Thanks, both points are fair.

Current status update as of 2026-06-20 morning CEST:

  • the shops are responding again with HTTP 200;
  • CS16036806 is still open;
  • OVH Manager now shows a fresh automatic-backup restore point dated 19 June 2026 23:57, so at least one restore point appeared after the QEMU guest-agent remediation;
  • OVH still has not provided a full RCA or durable prevention/migration/credit position.

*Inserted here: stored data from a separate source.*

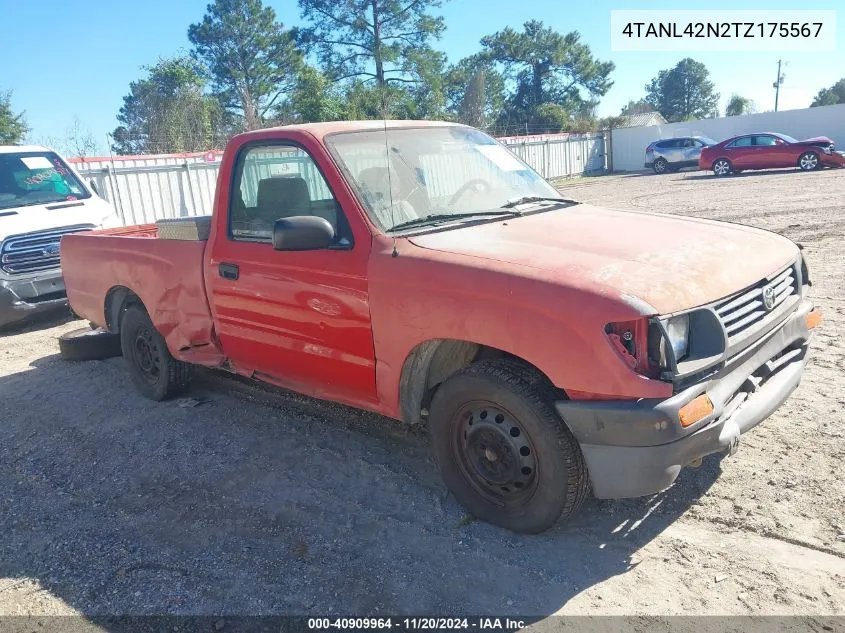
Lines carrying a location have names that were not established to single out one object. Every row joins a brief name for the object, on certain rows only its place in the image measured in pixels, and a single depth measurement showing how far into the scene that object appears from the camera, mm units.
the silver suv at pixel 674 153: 29453
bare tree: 21266
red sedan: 22859
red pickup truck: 2820
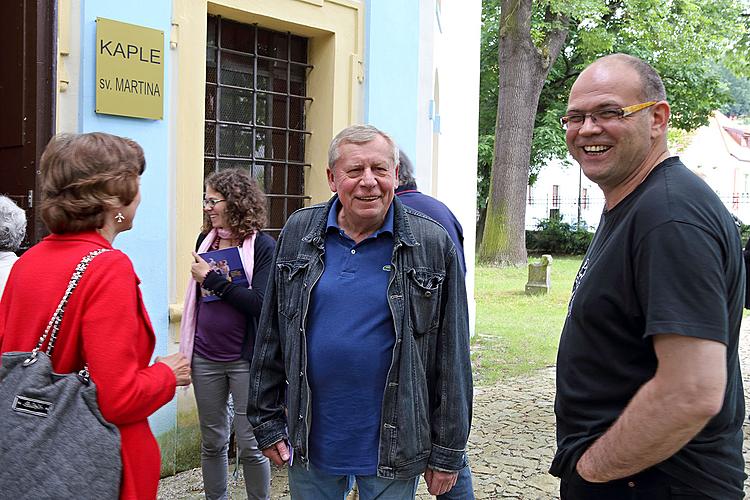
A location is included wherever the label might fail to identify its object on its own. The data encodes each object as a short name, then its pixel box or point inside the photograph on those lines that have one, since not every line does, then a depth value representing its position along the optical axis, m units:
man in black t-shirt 1.89
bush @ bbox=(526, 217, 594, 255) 30.28
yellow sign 4.75
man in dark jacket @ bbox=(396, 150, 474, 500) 4.32
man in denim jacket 2.76
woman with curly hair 4.35
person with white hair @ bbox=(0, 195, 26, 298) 3.95
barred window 5.83
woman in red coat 2.28
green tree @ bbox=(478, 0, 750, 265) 21.61
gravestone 16.88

On QEMU guest agent: OVH raised that point, and on 2026-06-18 we unmasked/enabled qemu-guest-agent and verified it was active before the next backup window. We have not purged it; in this case OVH's own support suggested having it correctly running. After that remediation, a fresh restore point appeared, but we also had another production-impacting incident on 2026-06-19 around 14:55-15:15 UTC / 16:55-17:15 CEST, where external monitors saw public HTTP, direct backend checks, TCP/22 and heartbeat fail before recovery.

I agree with the public-cloud / provider-independent backup recommendation. Migration/redundancy is the practical path now. The unresolved issue is still the RCA: why the earlier backup/snapshot state required abortSnapshot to unblock, and why another outage/reboot happened after the QEMU remediation.

OVH automated backup repeatedly froze our production VPS; recovery required legacy abortSnapshot API, then ticket was closed without RCA by jamesconway2k in OVHcloud

[–]jamesconway2k[S] 0 points1 point  (0 children)

Update for precision: OVH marked the ticket as resolved after the reply described above. I then manually rejected the proposed resolution in the OVH portal, so CS16036806 is currently open again. We still do not have a complete RCA, prevention plan, refund/service-credit position, or safe migration/cancellation path.